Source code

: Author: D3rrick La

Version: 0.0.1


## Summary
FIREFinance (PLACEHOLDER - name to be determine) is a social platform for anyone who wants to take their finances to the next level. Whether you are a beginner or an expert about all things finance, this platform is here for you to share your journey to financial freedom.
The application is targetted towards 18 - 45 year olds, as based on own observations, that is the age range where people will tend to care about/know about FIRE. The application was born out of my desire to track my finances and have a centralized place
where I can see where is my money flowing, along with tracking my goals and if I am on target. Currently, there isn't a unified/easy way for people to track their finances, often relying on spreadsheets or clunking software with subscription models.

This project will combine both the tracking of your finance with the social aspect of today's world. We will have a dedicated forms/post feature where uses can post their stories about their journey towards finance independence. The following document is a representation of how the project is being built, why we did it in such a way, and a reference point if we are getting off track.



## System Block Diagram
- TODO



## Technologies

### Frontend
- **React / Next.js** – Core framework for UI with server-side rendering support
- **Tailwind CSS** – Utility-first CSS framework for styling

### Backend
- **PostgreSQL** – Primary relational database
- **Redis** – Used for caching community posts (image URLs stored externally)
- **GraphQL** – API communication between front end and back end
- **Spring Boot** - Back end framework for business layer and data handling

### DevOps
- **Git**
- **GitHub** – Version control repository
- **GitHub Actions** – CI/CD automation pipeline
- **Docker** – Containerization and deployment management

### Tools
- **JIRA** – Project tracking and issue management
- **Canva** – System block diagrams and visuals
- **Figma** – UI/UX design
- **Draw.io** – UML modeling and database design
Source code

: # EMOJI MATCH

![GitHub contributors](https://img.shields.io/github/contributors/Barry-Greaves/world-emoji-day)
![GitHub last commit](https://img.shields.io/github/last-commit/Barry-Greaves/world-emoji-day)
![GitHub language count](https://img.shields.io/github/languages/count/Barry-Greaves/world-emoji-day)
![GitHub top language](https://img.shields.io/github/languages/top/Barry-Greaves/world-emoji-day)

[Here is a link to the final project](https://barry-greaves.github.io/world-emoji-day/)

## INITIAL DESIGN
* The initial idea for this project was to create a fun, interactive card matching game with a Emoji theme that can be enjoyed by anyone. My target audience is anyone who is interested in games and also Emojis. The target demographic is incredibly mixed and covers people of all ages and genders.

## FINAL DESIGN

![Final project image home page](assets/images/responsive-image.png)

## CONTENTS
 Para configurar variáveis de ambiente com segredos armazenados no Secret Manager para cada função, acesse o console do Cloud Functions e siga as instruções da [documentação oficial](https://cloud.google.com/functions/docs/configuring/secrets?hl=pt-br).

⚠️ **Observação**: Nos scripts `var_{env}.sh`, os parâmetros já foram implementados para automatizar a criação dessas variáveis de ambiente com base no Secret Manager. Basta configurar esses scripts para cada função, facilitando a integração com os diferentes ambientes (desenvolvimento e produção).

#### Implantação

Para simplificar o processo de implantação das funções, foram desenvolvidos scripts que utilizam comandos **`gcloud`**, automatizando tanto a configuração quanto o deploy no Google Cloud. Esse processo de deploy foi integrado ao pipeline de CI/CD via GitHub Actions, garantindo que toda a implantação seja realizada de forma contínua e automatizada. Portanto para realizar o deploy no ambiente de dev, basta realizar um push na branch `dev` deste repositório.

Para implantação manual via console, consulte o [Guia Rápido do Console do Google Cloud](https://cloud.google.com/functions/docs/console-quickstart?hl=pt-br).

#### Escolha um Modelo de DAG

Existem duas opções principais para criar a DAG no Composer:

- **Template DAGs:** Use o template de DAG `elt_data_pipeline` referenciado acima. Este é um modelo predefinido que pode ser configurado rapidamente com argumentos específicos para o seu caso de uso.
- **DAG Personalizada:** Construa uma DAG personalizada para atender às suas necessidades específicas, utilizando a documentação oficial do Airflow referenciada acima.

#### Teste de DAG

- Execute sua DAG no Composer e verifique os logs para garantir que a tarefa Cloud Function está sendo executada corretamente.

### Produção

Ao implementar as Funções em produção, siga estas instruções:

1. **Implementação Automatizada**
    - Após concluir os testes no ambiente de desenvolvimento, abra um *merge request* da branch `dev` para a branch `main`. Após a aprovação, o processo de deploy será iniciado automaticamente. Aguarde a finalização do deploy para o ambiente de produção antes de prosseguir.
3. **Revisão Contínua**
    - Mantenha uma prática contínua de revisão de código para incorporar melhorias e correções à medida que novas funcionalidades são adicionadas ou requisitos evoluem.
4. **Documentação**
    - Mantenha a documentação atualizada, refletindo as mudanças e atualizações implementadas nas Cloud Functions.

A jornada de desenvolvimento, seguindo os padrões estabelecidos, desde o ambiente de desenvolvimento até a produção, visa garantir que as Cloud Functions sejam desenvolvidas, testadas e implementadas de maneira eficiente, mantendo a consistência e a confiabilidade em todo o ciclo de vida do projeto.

----

__Required action__
Every line with the string "shields" in the material should be returned.

__Reply__
![GitHub contributors](https://img.shields.io/github/contributors/Barry-Greaves/world-emoji-day)
![GitHub last commit](https://img.shields.io/github/last-commit/Barry-Greaves/world-emoji-day)
![GitHub language count](https://img.shields.io/github/languages/count/Barry-Greaves/world-emoji-day)
![GitHub top language](https://img.shields.io/github/languages/top/Barry-Greaves/world-emoji-day)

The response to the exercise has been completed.